With F_o(V) determined from several repeated experiments (Figure 3d), the dynamic change of the contact angle of a tiny droplet in oil on an EWOD chip is calculable with the modified model (with an oil film) in Equation (10). The shift ∆f of the QCM frequency from the experiment was substituted into Equation (10) to yield the contact radius, which then gave the contact angle according to Equation (9). Shown in Figure 4, the QCM results were compared with those of an optical goniometer and the Lippmann–Young estimate. The QCM results (with oil film) followed the trend predicted with the Lippmann–Young equation until the contact angle attained saturation. The modified QCM and optical data matched each other better at a large voltage. As opposed to the air case, here the closer match between the QCM and optical results at high voltage implied that evaporation was an issue in the air case, as the droplet in oil was not subject to evaporation so that the volume remained constant in the EWOD process. At a small voltage, the contact angles measured with the QCM were 10° less than from the optical means. This effect might be caused by the non-uniformity of the oil film. We compared the QCM results also from the unmodified model in Equation (8) that took no oil film into consideration. The QCM results without the oil film were larger than the optical and modified QCM results.

4. Conclusions

We present here the first demonstration of a dynamic change of contact angle with EWOD using a QCM in an integrated device; such use of a QCM to measure the contact angle facilitates the evaluation of EWOD when optical means are impractical. Droplets in a medium of air and oil were measured; the results agreed with the optical results in various voltage regions.
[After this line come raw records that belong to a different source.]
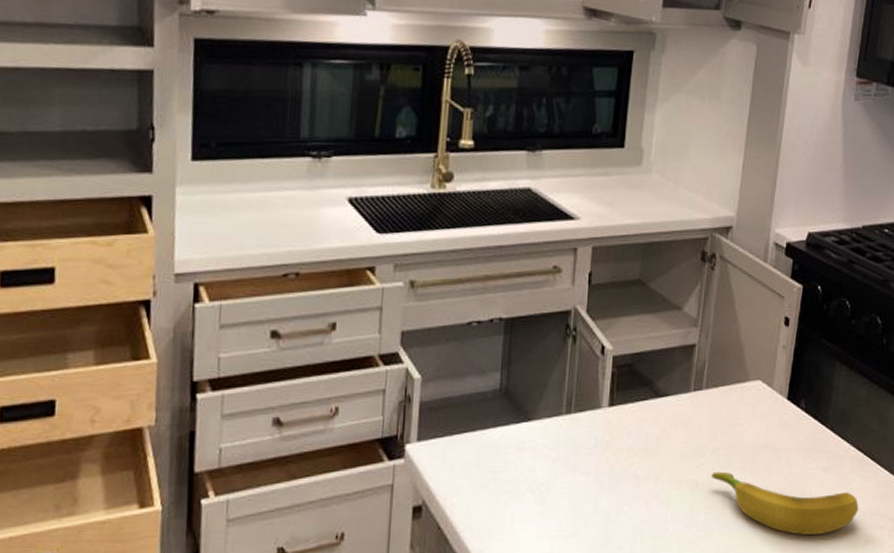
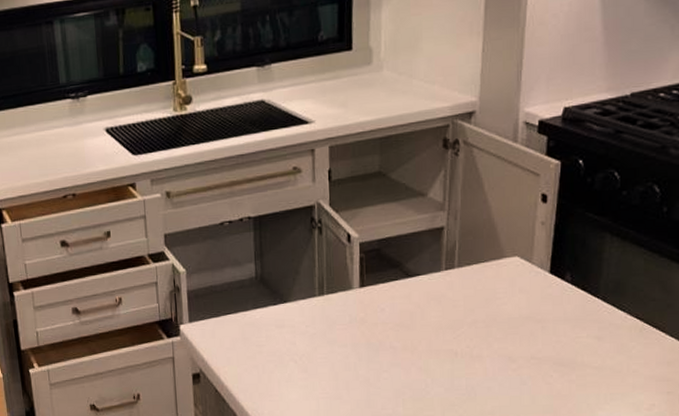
banana: present [711,471,859,536] -> none [470,342,641,400]

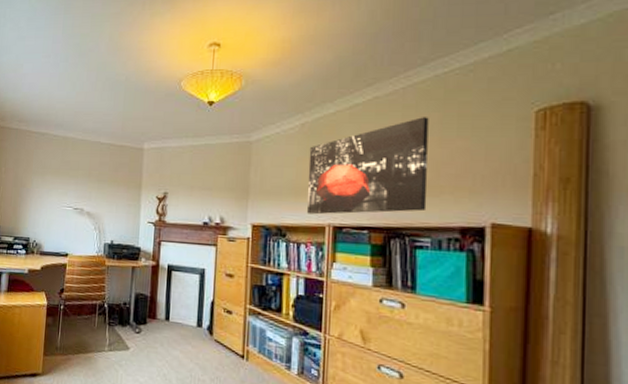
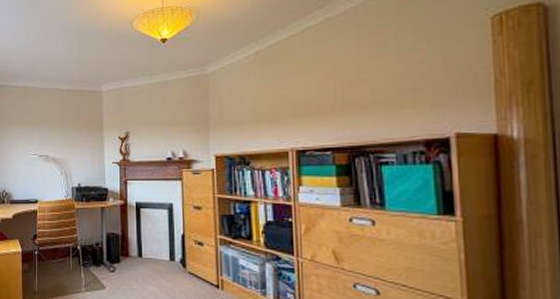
wall art: present [307,117,429,215] -> none [265,33,389,141]

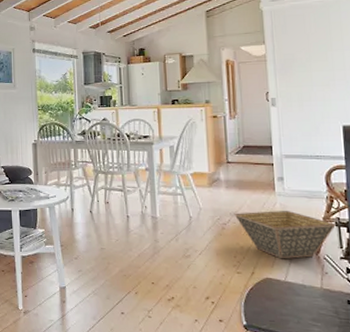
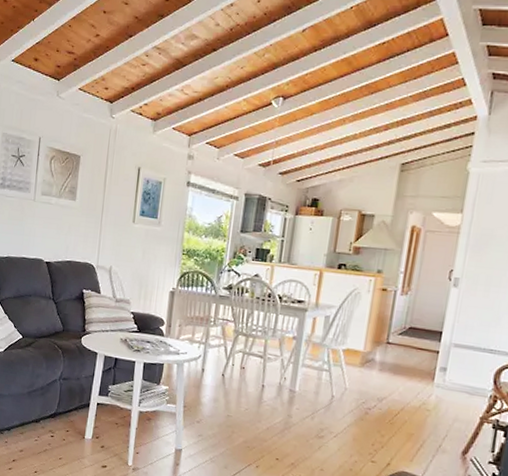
basket: present [234,210,336,259] -> none [381,399,493,457]

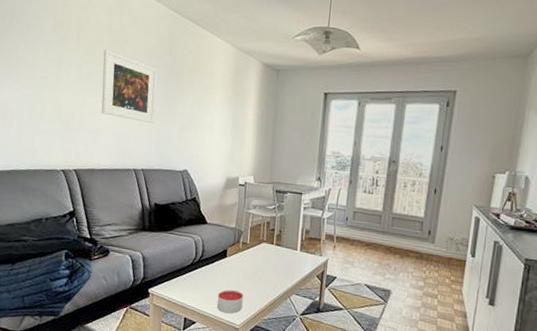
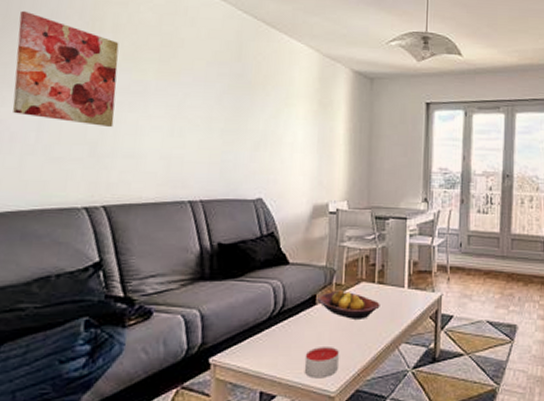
wall art: none [12,14,82,109] -> present [12,10,119,128]
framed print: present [101,50,158,124] -> none [144,55,222,143]
fruit bowl: none [228,248,277,272] -> present [317,290,380,319]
In the experiment using oil as a medium, our results indicated there was a non-negligible oil film under the droplet, and that the oil portion decreased as the voltage increased. Correctly incorporating a layer of an oil film in the model for this case is crucial for an accurately measured contact angle using a QCM. A simplified uniform layer was conceptualized in our model; the result was satisfactory in the region of large voltage, but the results fitted poorly those of an optical goniometer at a small voltage, which implied that oil might not form a homogeneous and uniform layer at a small voltage as we assumed. More direct measurement of an oil layer will confirm its presence and thickness under various conditions. Clear observations and a comparison of the morphological characteristics of oil and water, such as the inhomogeneity, might provide hints to improve future modeling.